Les Eurasiennes arrivées en avion n’eurent pas la même représentation de l’éloignement géographique. Héléne M., née en 1957, partie en 1963, raconte : « L’avion décolla, nous avons atterri à Saigon, ensuite Delhi je crois, [...] Ce dont je me souviens mieux c'est le voyage en train, l’arrivée à Saint-Rambert dans l’estafette, les sœurs tout habillées de noir avec leur voile, et j'étais effrayée par elles mais trop fatiguée pour réagir ».
Les photos de la FOEFI : la preuve par l’image
Les transferts des enfants eurasiens vers la France se sont échelonnés de 1947 au début des années 1970 avec des vagues importantes certaines années (par exemple en 1949, 1954, 1963).
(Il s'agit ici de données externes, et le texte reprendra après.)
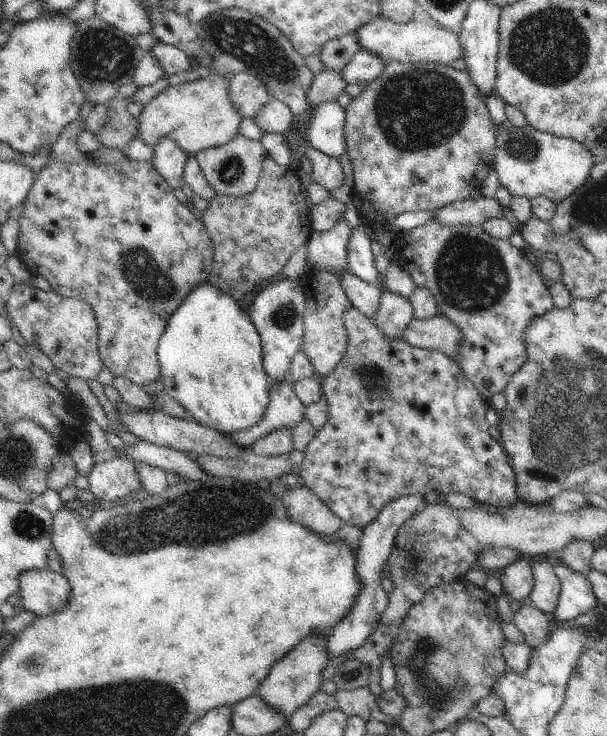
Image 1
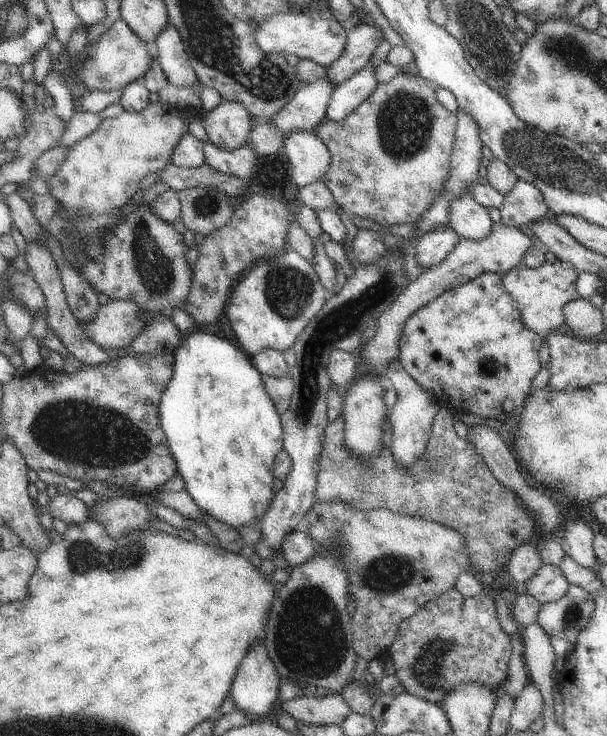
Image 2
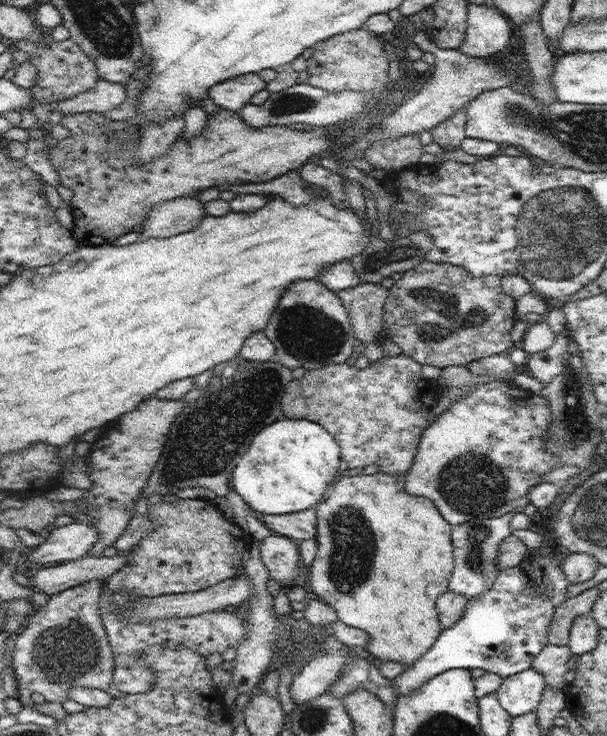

Si la mémoire de ce déplacement est vive chez les Eurasien.ne.s, son histoire et celle de la FOEFI commencent tout juste à s’écrire, le vécu individuel et l’expérience traumatique étant des axes essentiels d’analyse. Les sources administratives et associatives mobilisables sont riches et, dans les archives, les photographies des différents centres de prise en charge des enfants (en Indochine et en France) ne sont pas rares. Pour leurs responsables, comme pour la FOEFI, il s’agissait de faire la preuve par l’image que les foyers étaient bien tenus, que les enfants étaient bien encadrés, qu’ils étudiaient, se formaient. En un mot qu’ils s’épanouissaient. Ces photographies, consultables dans plusieurs fonds d’archives, notamment aux ANOM (1), constituent donc une source essentielle pour écrire l’histoire de cet épisode, mais elles souvent très construites. Ainsi, cette photographie de Marguerite Graffeuil (1895-1991), veuve du Résident supérieur en Annam de 1934 à 1940 Maurice Graffeuil, qui s’occupe tout particulièrement des filles à la FOEFI (2), posant avec des pensionnaires d’un foyer (fig. 14). On repère également une religieuse de la congrégation Notre-Dame-des-Missions, très impliquée dans la prise en charge des Eurasiennes, sous la houlette de Sœur Marie Sainte-Jeanne-d’Arc, alias Mère Jeanne (Rose Bichon, 1899-1979). Les premières Eurasiennes envoyées en France (une vingtaine) arrivent en 1947 dans leur établissement de Toulon (fig. 15).